YOUR GOAL: Update the text in each of the records below so that every "受験戦争" becomes "受験競争", keeping all other wording unchanged. Leave the pictures out of your answer.
[[ RECORD EXCERPTS open ]]
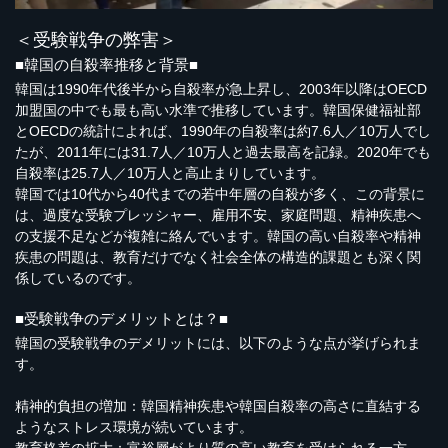
＜受験戦争の弊害＞
■韓国の自殺率推移と背景■
韓国は1990年代後半から自殺率が急上昇し、2003年以降はOECD
加盟国の中でも最も高い水準で推移しています。韓国保健福祉部
とOECDの統計によれば、1990年の自殺率は約7.6人／10万人でし
たが、2011年には31.7人／10万人と過去最高を記録。2020年でも
自殺率は25.7人／10万人と高止まりしています。
韓国では10代から40代までの若中年層の自殺が多く、この背景に
は、過度な受験プレッシャー、雇用不安、家庭問題、精神疾患へ
の支援不足などが複雑に絡んでいます。韓国の高い自殺率や精神
疾患の問題は、教育だけでなく社会全体の構造的課題とも深く関
係しているのです。
■受験戦争のデメリットとは？■
韓国の受験戦争のデメリットには、以下のような点が挙げられま
す。
精神的負担の増加：韓国精神疾患や韓国自殺率の高さに直結する
ようなストレス環境が続いています。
[[ RECORD EXCERPTS closed ]]
SOLUTION:
＜受験競争の弊害＞
■韓国の自殺率推移と背景■
韓国は1990年代後半から自殺率が急上昇し、2003年以降はOECD
加盟国の中でも最も高い水準で推移しています。韓国保健福祉部
とOECDの統計によれば、1990年の自殺率は約7.6人／10万人でし
たが、2011年には31.7人／10万人と過去最高を記録。2020年でも
自殺率は25.7人／10万人と高止まりしています。
韓国では10代から40代までの若中年層の自殺が多く、この背景に
は、過度な受験プレッシャー、雇用不安、家庭問題、精神疾患へ
の支援不足などが複雑に絡んでいます。韓国の高い自殺率や精神
疾患の問題は、教育だけでなく社会全体の構造的課題とも深く関
係しているのです。
■受験競争のデメリットとは？■
韓国の受験競争のデメリットには、以下のような点が挙げられま
す。
精神的負担の増加：韓国精神疾患や韓国自殺率の高さに直結する
ようなストレス環境が続いています。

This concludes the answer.